In this way, while we might be surprised with the kind of extreme rhetoric in these paragraphs, when looked within the context of the whole, and when looked within the context of what we know of Anthony’s relativizing of the body for the sake of the spirit, these passages look authentic. They show the sentiment Athanasius said Anthony held. And we should not use the extremity of the rhetoric to dismiss their authenticity, after all, Jesus is shown to use similar rhetoric, and it is likely Jesus’ employment of it would allow Anthony to do so as well.


[1] “On the Character of Men and on the Virtuous Life,” 345 (#102).

[2] “On the Character of Men and on the Virtuous Life,” 345(#103).

[3] “On the Character of Men and on the Virtuous Life,” 345 (#103).

[4] “On the Character of Men and on the Virtuous Life,” 345 (#103).

[5] “On the Character of Men and on the Virtuous Life,” 345 (#103).
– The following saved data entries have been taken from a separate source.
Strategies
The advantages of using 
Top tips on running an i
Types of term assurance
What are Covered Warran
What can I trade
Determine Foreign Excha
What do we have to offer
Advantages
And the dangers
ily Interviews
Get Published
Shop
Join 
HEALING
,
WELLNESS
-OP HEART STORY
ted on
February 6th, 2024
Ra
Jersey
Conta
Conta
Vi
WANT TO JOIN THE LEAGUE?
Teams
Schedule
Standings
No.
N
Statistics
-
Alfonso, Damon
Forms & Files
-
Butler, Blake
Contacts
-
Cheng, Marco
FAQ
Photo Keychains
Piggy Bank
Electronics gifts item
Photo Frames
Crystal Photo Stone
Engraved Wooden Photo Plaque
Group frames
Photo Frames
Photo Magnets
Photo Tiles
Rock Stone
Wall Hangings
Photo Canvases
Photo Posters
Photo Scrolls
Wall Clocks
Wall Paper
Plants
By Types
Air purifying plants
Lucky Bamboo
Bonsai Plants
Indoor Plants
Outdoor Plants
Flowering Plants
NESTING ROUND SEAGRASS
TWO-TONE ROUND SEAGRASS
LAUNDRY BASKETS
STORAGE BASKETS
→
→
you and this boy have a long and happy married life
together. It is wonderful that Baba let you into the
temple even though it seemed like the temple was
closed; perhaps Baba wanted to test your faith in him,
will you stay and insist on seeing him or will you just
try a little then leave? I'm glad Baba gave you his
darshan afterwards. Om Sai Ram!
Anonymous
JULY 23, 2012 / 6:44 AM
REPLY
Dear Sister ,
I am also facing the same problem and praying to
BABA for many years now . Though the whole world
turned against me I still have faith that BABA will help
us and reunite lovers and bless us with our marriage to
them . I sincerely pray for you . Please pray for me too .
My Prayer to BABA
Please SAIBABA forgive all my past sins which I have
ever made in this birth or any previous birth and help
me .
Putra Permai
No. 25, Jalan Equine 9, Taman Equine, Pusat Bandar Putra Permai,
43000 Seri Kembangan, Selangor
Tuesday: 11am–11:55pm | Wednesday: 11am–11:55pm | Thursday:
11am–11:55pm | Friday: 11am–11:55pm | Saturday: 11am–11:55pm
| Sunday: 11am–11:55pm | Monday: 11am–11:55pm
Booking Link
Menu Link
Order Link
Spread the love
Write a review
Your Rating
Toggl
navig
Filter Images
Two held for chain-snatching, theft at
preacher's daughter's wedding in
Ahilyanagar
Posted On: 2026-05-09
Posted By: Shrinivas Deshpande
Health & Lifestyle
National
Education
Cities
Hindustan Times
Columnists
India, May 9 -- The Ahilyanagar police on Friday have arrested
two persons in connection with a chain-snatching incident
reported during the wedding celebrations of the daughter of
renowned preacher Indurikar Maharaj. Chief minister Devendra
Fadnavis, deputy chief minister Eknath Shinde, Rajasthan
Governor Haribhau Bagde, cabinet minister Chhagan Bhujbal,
[6] “On the Character of Men and on the Virtuous Life,” 345 (#104).

[7] “On the Character of Men and on the Virtuous Life,” 345 (#104).

[8] “On the Character of Men and on the Virtuous Life,” 345 (#104).

[9] St. John Climacus, The Ladder of Divine Ascent. Trans. Colm Luibheid and Norman Russell (New York: Paulist Press, 1982), 81.

[10] St Basil the Great, “On Detachment,” in Saint Basil: Ascetic Works. trans. Sister M. Monica Wagner, C.S.C. (New York: Fathers of the Church, Inc., 1950), 495.

[11] Mark the Monk, “On the Spiritual Law” in Counsels on the Spiritual Life. Trans. Tom Vivian and Augustine Casiday (Crestwood, NY: St Vladimir’s Seminary Press, 2009), 98.

[12] Athanasius, Life of Antony, 200.

[13] Ibid, 208.

[14] Chitty, Letters of Saint Antony, 12 [Letter IV].